“Depresyon toplumumuzda 5 kişiden birinin farkında olarak ya da olmayarak yaşadığı duygusal bir problemdir. Depresyonda olan kişiler temel belirtilerinin yanında sıklıkla ölüm ve intiharla ilgili düşüncelerin yoğunluğu da dikkati çeker.
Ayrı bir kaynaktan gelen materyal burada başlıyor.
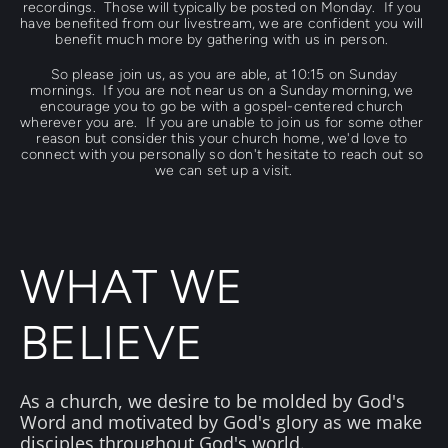
recordings.  Those will typically be posted on Monday.  If you 
have benefited from our livestream, we are confident you will 
benefit much more by gathering with us in person. 
 So please join us, as you are able, at 
10:15
 on Sunday 
mornings.  If you are not near us on a Sunday morning, we 
encourage you to go be with a gospel-centered church 
wherever you are.  If you are unable to join us for some other 
reason but consider this your church home, we'd love to 
connect with you personally so don't hesitate to reach out so 
we can set up a visit.
WHAT WE 
BELIEVE
As a church, we desire to be molded by 
Go
d's 
Word
and motivated by 
God's glory
 as we make 
disciples throughout 
God's world
. 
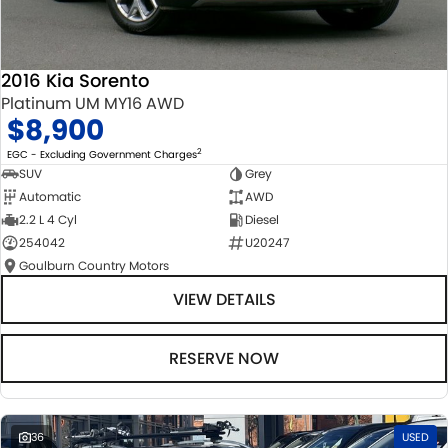
2016 Kia Sorento
Platinum UM MY16 AWD
$8,900
2
EGC - Excluding Government Charges
SUV
Grey
Automatic
AWD
2.2 L 4 Cyl
Diesel
254042
U20247
Goulburn Country Motors
VIEW DETAILS
RESERVE NOW
36
USED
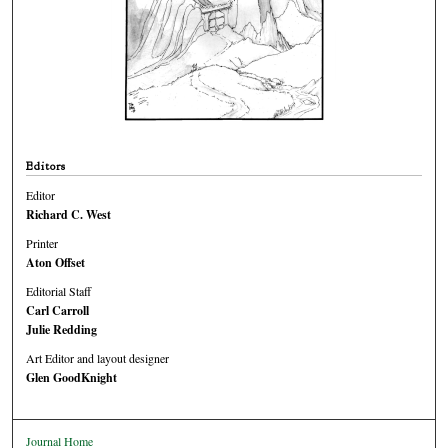
Editors
Editor
Richard C. West
Printer
Aton Offset
Editorial Staff
Carl Carroll
Julie Redding
Art Editor and layout designer
Glen GoodKnight
Journal Home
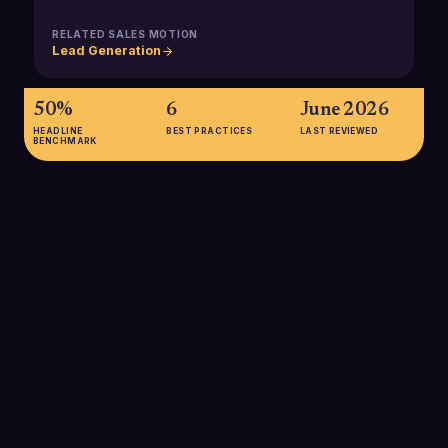
RELATED SALES MOTION
Lead Generation
50%
6
June 2026
HEADLINE
BEST PRACTICES
LAST REVIEWED
BENCHMARK
50%
Top-performing B2B companies are 50% more likely than
their peers to leverage inside sales as a core part of their go-
to-market model, underscoring its role in driving above-
market growth.
SOURCE:
MCKINSEY, NEXT-GEN B2B SALES RESEARCH
80%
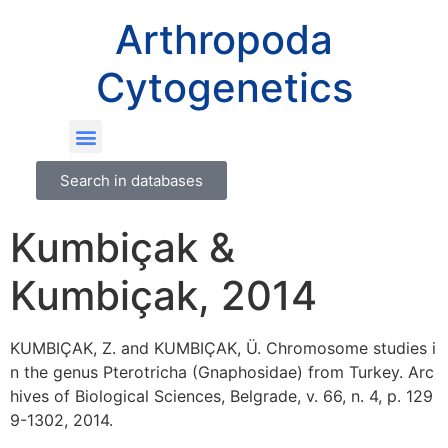
Arthropoda
Cytogenetics
Search in databases
Kumbiçak &
Kumbiçak, 2014
KUMBIÇAK, Z. and KUMBIÇAK, Ü. Chromosome studies i
n the genus Pterotricha (Gnaphosidae) from Turkey. Arc
hives of Biological Sciences, Belgrade, v. 66, n. 4, p. 129
9-1302, 2014.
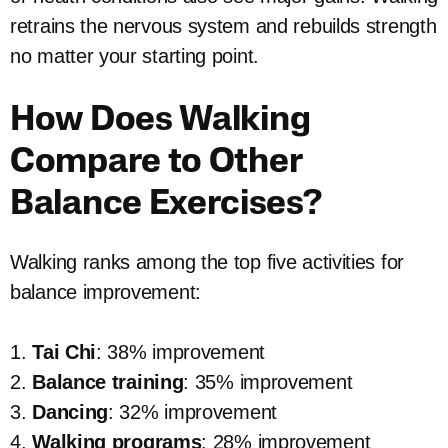
retrains the nervous system and rebuilds strength
no matter your starting point.
How Does Walking
Compare to Other
Balance Exercises?
Walking ranks among the top five activities for
balance improvement:
1.
Tai Chi
: 38% improvement
2.
Balance training
: 35% improvement
3.
Dancing
: 32% improvement
4.
Walking programs
: 28% improvement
Depresyon belirtileri başka birçok psikiyatrik tanı grubuna da eşlik edebilir.

Kadınlarda depresyon belirtileri genellikle; kilo ve iştahta artış, özellikle karbonhidrat ağırlıklı beslenmeye yönelme, artan uyku ihtiyacı, yoğun suçluluk duyguları ve mevsime bağlı depresyon şeklinde kendisini gösterirken erkeklerde depresyon daha dışa dönük belirtilerle kendisini gösterebilir; uzun saatler çalışma, yakın çevreyi oluşturan aile ve arkadaşlardan uzaklaşma, madde kullanımı, şiddete eğilimin artması, öfke nöbetleri, sadakatsizlik gibi riskli davranışlarda artış. Gençlerde görülen depresyon genellikle üzüntü nöbetlerinden çok huzursuzluk, öfke ve ajitasyon şeklinde kendisini gösterebilir. Depresyondaki gençlerde baş ağrısı, karın ağrısı gibi nedeni belli olmayan fiziksel ağrılar da görülebilir. Yaşlı bireylerde görülen depresyon ise duygusal belirtilerden çok vücutta nedeni belli olmayan ağrılar, hafıza kayıpları gibi fiziksel belirtilerle kendisini gösterir. Kişisel bakımlarını aksatma ve kullanılması gereken ilaçları kullanmama gibi depresyon belirtileri de görülebilir. Depresyon tanısı konan kişilerin cinsel yaşamlarında problem yaşaması da oldukça sık karşılaşılan bir durumdur. Depresyon ve diğer duygu durum bozukluklarında cinsel isteksizlik gibi problemler yaşanmasının temel nedeni beynin bu nörotransmitterlar aracılığıyla iletişim kuran bölümlerinin olması gerektiği gibi çalışmamasıdır. Depresyon tanısı konan birçok erkek ve kadının cinsel istekte azalma ya da hiç cinsel istek duymama gibi şikayetler duymaları bu nedenledir. Ancak depresyon ile birlikte görülen cinsel problemler uygun tedavi yöntemleriyle rahatlıkla tedavi edilebilir. Depresyon tedavisi ertelenir ise kişilik bozukluğu oluşturabilir. Evlilik yürütme, çocuk yetiştirme, iş yaşamında ki performans ve ikili ilişkileri olumsuz yönde etkileyebilir. Belli periyotlar da yapılan seanslar sonucunda kişi kendinde ki değişimi fark ederek sorununu aşmaya başlar. Farkındalık kazandırmakla birlikte asıl amacımız kişinin böyle bir durumla tekrar karşılaştığında, yaşamın her hangi bir noktasında, kendisine rehber olmayı göstermek. Depresyonda kişinin öz benlik algısı önemlidir. Kişiyi besler ve problemi aşmasına yardımcı olur. Bu benlik duygularının eksikliği durumunda bilişsel terapilerle kişiyi mantıklı düşünme yetisine kavuşturarak sorunu ortadan kaldırmayı hedefliyoruz.”